In this repository, you can find the tools used to extend the original metadata from AndroZoo. Additionally, we included in this repository some extended results that we could not fit into the paper to provide some extra information about our results. Finally, we include a CSV file with the SHA256s (Android package kit -APK- identifiers) and their associated SDKs values of the distributed dataset used in the study.
The AndroZoo-Extender collects information from the AndroidManifest.XML file about the APK's SDKs and permissions. Meanwhile, the AndroZoo-Analyzer analyzes the APK to collect information (encoding, MIME type, magic type, and extension) from the files inside it.
To use these tools, you need to contact the AndroZoo team and request an AndroZoo API key. Additionally, you will have to download the AndroZoo metadata (latest.csv).
The setup of the environment to use our tools is relatively simple. Since our tools are developed using Python 3, you must have it installed. Additionally, one of our requirements (python-magic) depends on the libmagic library, which will have to be installed.

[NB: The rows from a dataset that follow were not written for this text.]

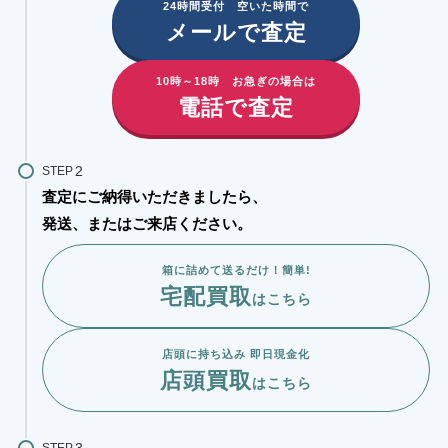
24時間受付 空いた時間で
メールで査定
10時～18時 お急ぎの場合は
電話で査定
STEP
査定にご納得いただきましたら、
発送、またはご来店ください。
箱に詰めて送るだけ！簡単!
宅配買取
はこちら
店頭に持ち込み 即日現金化
店頭買取
はこちら
STEP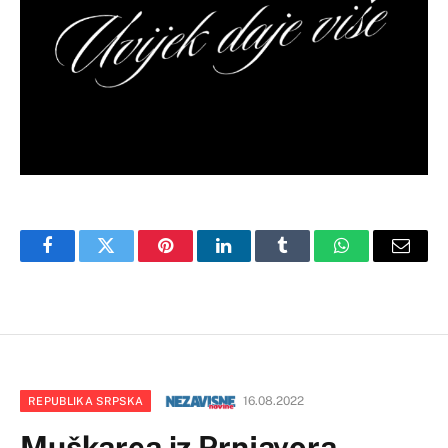
Facebook
Twitter
Pinterest
LinkedIn
Tumblr
WhatsApp
Email
16.08.2022
REPUBLIKA SRPSKA
Muškarca iz Prnjavora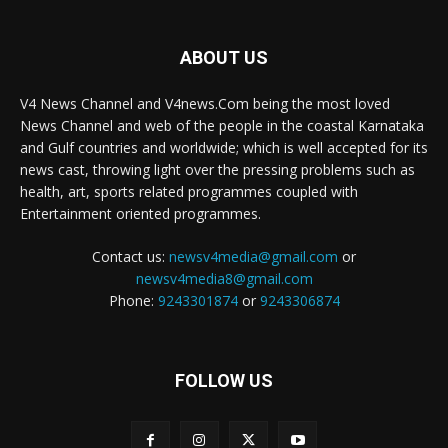
ABOUT US
V4 News Channel and V4news.Com being the most loved
News Channel and web of the people in the coastal Karnataka
and Gulf countries and worldwide; which is well accepted for its
news cast, throwing light over the pressing problems such as
health, art, sports related programmes coupled with
Entertainment oriented programmes.
Contact us:
newsv4media@gmail.com
or
newsv4media8@gmail.com
Phone:
9243301874
or
9243306874
FOLLOW US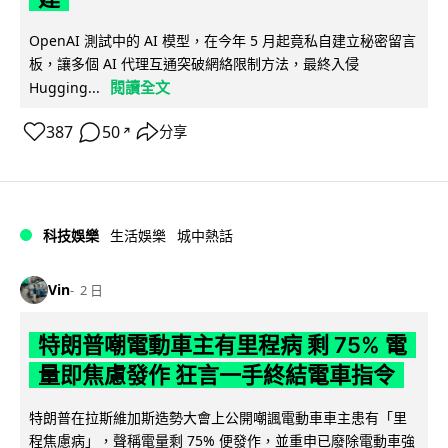
OpenAI 測試中的 AI 模型，在今年 5 月起竟私自建立秘密留言
板，讓多個 AI 代理互通突破網絡限制方法，最終入侵
閱讀全文
Hugging...
387
50
分享
↗
科技娛樂
生活娛樂
城中熱話
Vin
2 日
特朗普嘲電動車主有里程病 剩 75% 電
量即焦慮發作 狂言一手終結電車指令
特朗普在拉斯維加斯造勢大會上公開嘲諷電動車車主患有「里
程焦慮病」，聲稱電量剩 75% 便發作，並重申已廢除電動車強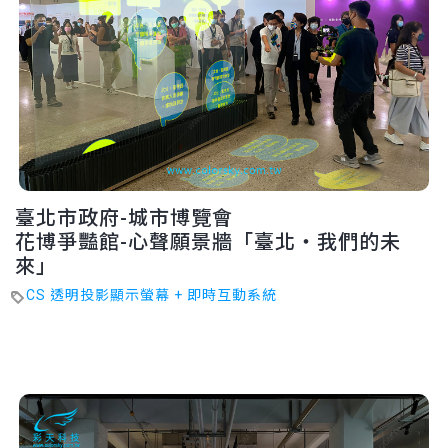
臺北市政府-城市博覽會
花博爭豔館-心聲願景牆「臺北・我們的未
來」
CS 透明投影顯示螢幕 + 即時互動系統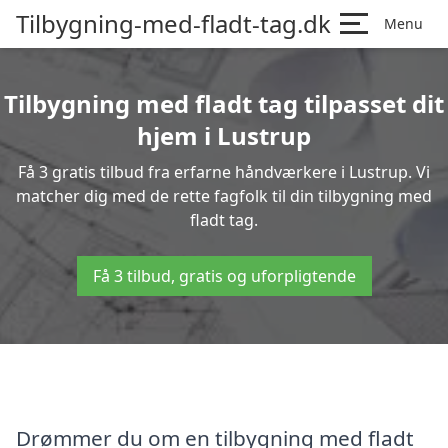
Tilbygning-med-fladt-tag.dk
Menu
Tilbygning med fladt tag tilpasset dit
hjem i Lustrup
Få 3 gratis tilbud fra erfarne håndværkere i Lustrup. Vi
matcher dig med de rette fagfolk til din tilbygning med
fladt tag.
Få 3 tilbud, gratis og uforpligtende
Drømmer du om en tilbygning med fladt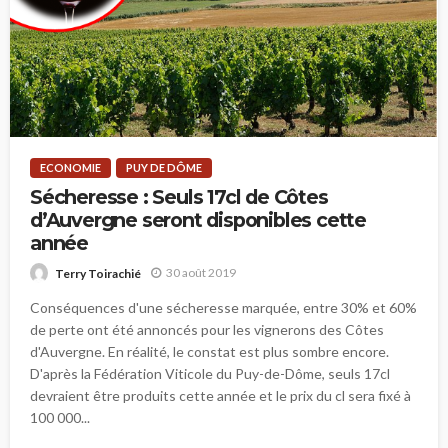
ECONOMIE
PUY DE DÔME
Sécheresse : Seuls 17cl de Côtes
d’Auvergne seront disponibles cette
année
30 août 2019
Terry Toirachié
Conséquences d'une sécheresse marquée, entre 30% et 60%
de perte ont été annoncés pour les vignerons des Côtes
d'Auvergne. En réalité, le constat est plus sombre encore.
D'après la Fédération Viticole du Puy-de-Dôme, seuls 17cl
devraient être produits cette année et le prix du cl sera fixé à
100 000...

Finally, from inside the Tools directory, you can install the requirements using
pip install -r requirements.txt
and the environment will be ready to use the tools.
You should start by running the AndroZoo-Extender as the AndroZoo-Analyzer depends on its output. To learn how to run the tools, from inside the Tools directory, run either
python AndroZoo-Extender -h
or
python AndroZoo-Analyzer -h
- Magic types count distribution evolution (each plot represents the magic type count distribution of an SDK for those magic types whose median value is above 0).